Pandas is a powerful and widely used Python library for data analysis and manipulation. One of its core structures is the DataFrame, which provides an efficient way to handle tabular data, similar to spreadsheets or SQL tables. In this article, we will explore what a Pandas DataFrame is, its key features, and how to work with it.

What is a Pandas DataFrame?

A DataFrame is a two-dimensional, mutable, and heterogeneous data structure in Pandas. It consists of rows and columns, where:

  • Rows represent individual records (like database rows).
  • Columns represent different data attributes (like fields in a table).
  • Each column can contain different data types (integers, strings, floats, etc.).

DataFrames are built on top of NumPy arrays and can be created from various data sources, including dictionaries, lists, CSV files, SQL databases, and JSON files.
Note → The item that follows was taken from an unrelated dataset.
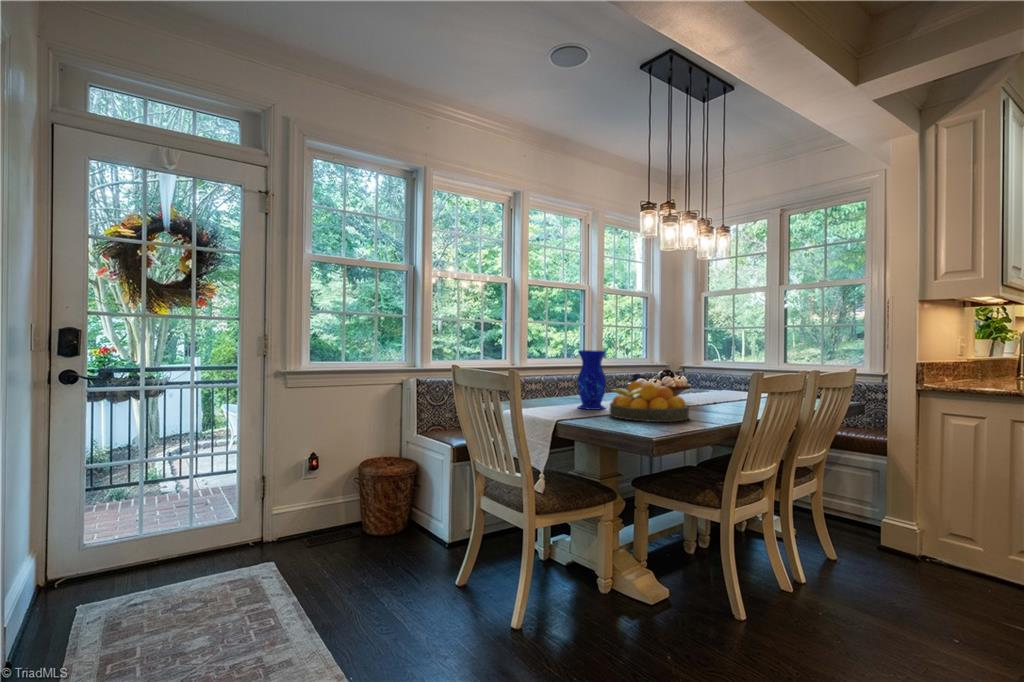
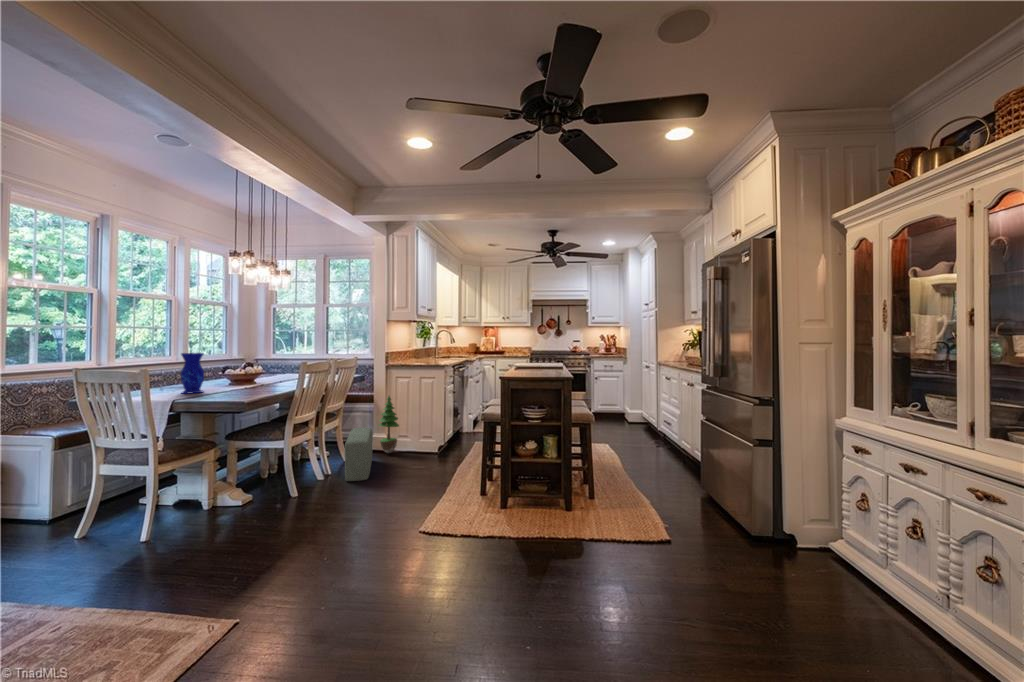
fruit bowl: present [610,381,689,422] -> none [210,373,265,396]
potted tree: none [899,447,955,569] -> present [379,396,399,453]
pouf: none [840,505,900,633] -> present [345,428,373,481]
Creating a Pandas DataFrame

To work with DataFrames, you need to install Pandas if you haven’t already:

pip install pandas

Then, import Pandas:

import pandas as pd

Creating a DataFrame from a Dictionary

One of the most common ways to create a DataFrame is using a dictionary:

data = {
    'Name': ['Alice', 'Bob', 'Charlie'],
    'Age': [25, 30, 35],
    'City': ['New York', 'Los Angeles', 'Chicago']
}

df = pd.DataFrame(data)
print(df)

Creating a DataFrame from a List of Lists

You can also create a DataFrame from a list of lists:

data = [
    ['Alice', 25, 'New York'],
    ['Bob', 30, 'Los Angeles'],
    ['Charlie', 35, 'Chicago']
]

df = pd.DataFrame(data, columns=['Name', 'Age', 'City'])
print(df)

Creating a DataFrame from a CSV File

To read data from a CSV file:

df = pd.read_csv('data.csv')
print(df.head())  # Displays the first 5 rows

Common DataFrame Operations

Accessing Columns

To access a specific column:

print(df['Name'])

Accessing Rows

Use .loc[] and .iloc[] to access specific rows:

print(df.loc[0])  # Access row by label (index)
print(df.iloc[1])  # Access row by position

Filtering Data

You can filter data using conditions:

filtered_df = df[df['Age'] > 28]
print(filtered_df)

Adding a New Column

To add a new column:

df['Salary'] = [50000, 60000, 70000]
print(df)

Deleting a Column

To remove a column:

df = df.drop(columns=['Salary'])
print(df)

Sorting Data

Sort data by a column:

df = df.sort_values(by='Age', ascending=False)
print(df)

Grouping Data

You can group data using groupby():

grouped_df = df.groupby('City').mean()
print(grouped_df)

Exporting Data

Save the DataFrame as a CSV file:

df.to_csv('output.csv', index=False)